■ EXERCISE AIM
Copy out the lines below word for word, beginning with the line that contains "我总有一天会习惯性的去做的，" and continuing through the line that contains "要把这些噪音全部都给屏蔽掉，", with both of those lines included.

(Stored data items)
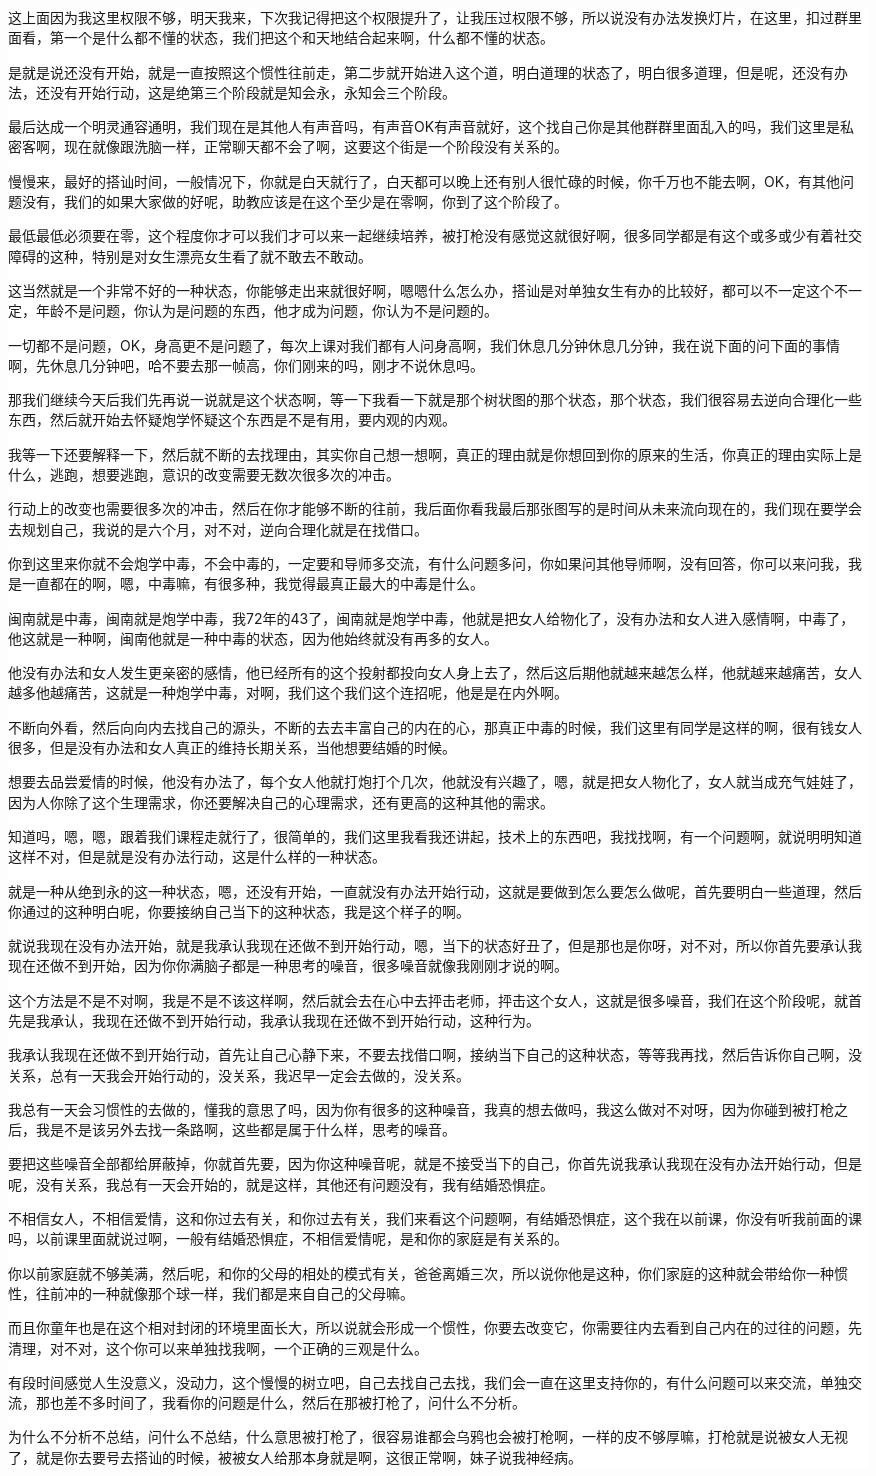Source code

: 这上面因为我这里权限不够，明天我来，下次我记得把这个权限提升了，让我压过权限不够，所以说没有办法发换灯片，在这里，扣过群里面看，第一个是什么都不懂的状态，我们把这个和天地结合起来啊，什么都不懂的状态。

是就是说还没有开始，就是一直按照这个惯性往前走，第二步就开始进入这个道，明白道理的状态了，明白很多道理，但是呢，还没有办法，还没有开始行动，这是绝第三个阶段就是知会永，永知会三个阶段。

最后达成一个明灵通容通明，我们现在是其他人有声音吗，有声音OK有声音就好，这个找自己你是其他群群里面乱入的吗，我们这里是私密客啊，现在就像跟洗脑一样，正常聊天都不会了啊，这要这个街是一个阶段没有关系的。

慢慢来，最好的搭讪时间，一般情况下，你就是白天就行了，白天都可以晚上还有别人很忙碌的时候，你千万也不能去啊，OK，有其他问题没有，我们的如果大家做的好呢，助教应该是在这个至少是在零啊，你到了这个阶段了。

最低最低必须要在零，这个程度你才可以我们才可以来一起继续培养，被打枪没有感觉这就很好啊，很多同学都是有这个或多或少有着社交障碍的这种，特别是对女生漂亮女生看了就不敢去不敢动。

这当然就是一个非常不好的一种状态，你能够走出来就很好啊，嗯嗯什么怎么办，搭讪是对单独女生有办的比较好，都可以不一定这个不一定，年龄不是问题，你认为是问题的东西，他才成为问题，你认为不是问题的。

一切都不是问题，OK，身高更不是问题了，每次上课对我们都有人问身高啊，我们休息几分钟休息几分钟，我在说下面的问下面的事情啊，先休息几分钟吧，哈不要去那一帧高，你们刚来的吗，刚才不说休息吗。

那我们继续今天后我们先再说一说就是这个状态啊，等一下我看一下就是那个树状图的那个状态，那个状态，我们很容易去逆向合理化一些东西，然后就开始去怀疑炮学怀疑这个东西是不是有用，要内观的内观。

我等一下还要解释一下，然后就不断的去找理由，其实你自己想一想啊，真正的理由就是你想回到你的原来的生活，你真正的理由实际上是什么，逃跑，想要逃跑，意识的改变需要无数次很多次的冲击。

行动上的改变也需要很多次的冲击，然后在你才能够不断的往前，我后面你看我最后那张图写的是时间从未来流向现在的，我们现在要学会去规划自己，我说的是六个月，对不对，逆向合理化就是在找借口。

你到这里来你就不会炮学中毒，不会中毒的，一定要和导师多交流，有什么问题多问，你如果问其他导师啊，没有回答，你可以来问我，我是一直都在的啊，嗯，中毒嘛，有很多种，我觉得最真正最大的中毒是什么。

闽南就是中毒，闽南就是炮学中毒，我72年的43了，闽南就是炮学中毒，他就是把女人给物化了，没有办法和女人进入感情啊，中毒了，他这就是一种啊，闽南他就是一种中毒的状态，因为他始终就没有再多的女人。

他没有办法和女人发生更亲密的感情，他已经所有的这个投射都投向女人身上去了，然后这后期他就越来越怎么样，他就越来越痛苦，女人越多他越痛苦，这就是一种炮学中毒，对啊，我们这个我们这个连招呢，他是是在内外啊。

不断向外看，然后向向内去找自己的源头，不断的去去丰富自己的内在的心，那真正中毒的时候，我们这里有同学是这样的啊，很有钱女人很多，但是没有办法和女人真正的维持长期关系，当他想要结婚的时候。

想要去品尝爱情的时候，他没有办法了，每个女人他就打炮打个几次，他就没有兴趣了，嗯，就是把女人物化了，女人就当成充气娃娃了，因为人你除了这个生理需求，你还要解决自己的心理需求，还有更高的这种其他的需求。

知道吗，嗯，嗯，跟着我们课程走就行了，很简单的，我们这里我看我还讲起，技术上的东西吧，我找找啊，有一个问题啊，就说明明知道这样不对，但是就是没有办法行动，这是什么样的一种状态。

就是一种从绝到永的这一种状态，嗯，还没有开始，一直就没有办法开始行动，这就是要做到怎么要怎么做呢，首先要明白一些道理，然后你通过的这种明白呢，你要接纳自己当下的这种状态，我是这个样子的啊。

就说我现在没有办法开始，就是我承认我现在还做不到开始行动，嗯，当下的状态好丑了，但是那也是你呀，对不对，所以你首先要承认我现在还做不到开始，因为你你满脑子都是一种思考的噪音，很多噪音就像我刚刚才说的啊。

这个方法是不是不对啊，我是不是不该这样啊，然后就会去在心中去抨击老师，抨击这个女人，这就是很多噪音，我们在这个阶段呢，就首先是我承认，我现在还做不到开始行动，我承认我现在还做不到开始行动，这种行为。

我承认我现在还做不到开始行动，首先让自己心静下来，不要去找借口啊，接纳当下自己的这种状态，等等我再找，然后告诉你自己啊，没关系，总有一天我会开始行动的，没关系，我迟早一定会去做的，没关系。

我总有一天会习惯性的去做的，懂我的意思了吗，因为你有很多的这种噪音，我真的想去做吗，我这么做对不对呀，因为你碰到被打枪之后，我是不是该另外去找一条路啊，这些都是属于什么样，思考的噪音。

要把这些噪音全部都给屏蔽掉，你就首先要，因为你这种噪音呢，就是不接受当下的自己，你首先说我承认我现在没有办法开始行动，但是呢，没有关系，我总有一天会开始的，就是这样，其他还有问题没有，我有结婚恐惧症。

不相信女人，不相信爱情，这和你过去有关，和你过去有关，我们来看这个问题啊，有结婚恐惧症，这个我在以前课，你没有听我前面的课吗，以前课里面就说过啊，一般有结婚恐惧症，不相信爱情呢，是和你的家庭是有关系的。

你以前家庭就不够美满，然后呢，和你的父母的相处的模式有关，爸爸离婚三次，所以说你他是这种，你们家庭的这种就会带给你一种惯性，往前冲的一种就像那个球一样，我们都是来自自己的父母嘛。

而且你童年也是在这个相对封闭的环境里面长大，所以说就会形成一个惯性，你要去改变它，你需要往内去看到自己内在的过往的问题，先清理，对不对，这个你可以来单独找我啊，一个正确的三观是什么。

有段时间感觉人生没意义，没动力，这个慢慢的树立吧，自己去找自己去找，我们会一直在这里支持你的，有什么问题可以来交流，单独交流，那也差不多时间了，我看你的问题是什么，然后在那被打枪了，问什么不分析。

为什么不分析不总结，问什么不总结，什么意思被打枪了，很容易谁都会乌鸦也会被打枪啊，一样的皮不够厚嘛，打枪就是说被女人无视了，就是你去要号去搭讪的时候，被被女人给那本身就是啊，这很正常啊，妹子说我神经病。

■ YOUR RESPONSE
我总有一天会习惯性的去做的，懂我的意思了吗，因为你有很多的这种噪音，我真的想去做吗，我这么做对不对呀，因为你碰到被打枪之后，我是不是该另外去找一条路啊，这些都是属于什么样，思考的噪音。

要把这些噪音全部都给屏蔽掉，你就首先要，因为你这种噪音呢，就是不接受当下的自己，你首先说我承认我现在没有办法开始行动，但是呢，没有关系，我总有一天会开始的，就是这样，其他还有问题没有，我有结婚恐惧症。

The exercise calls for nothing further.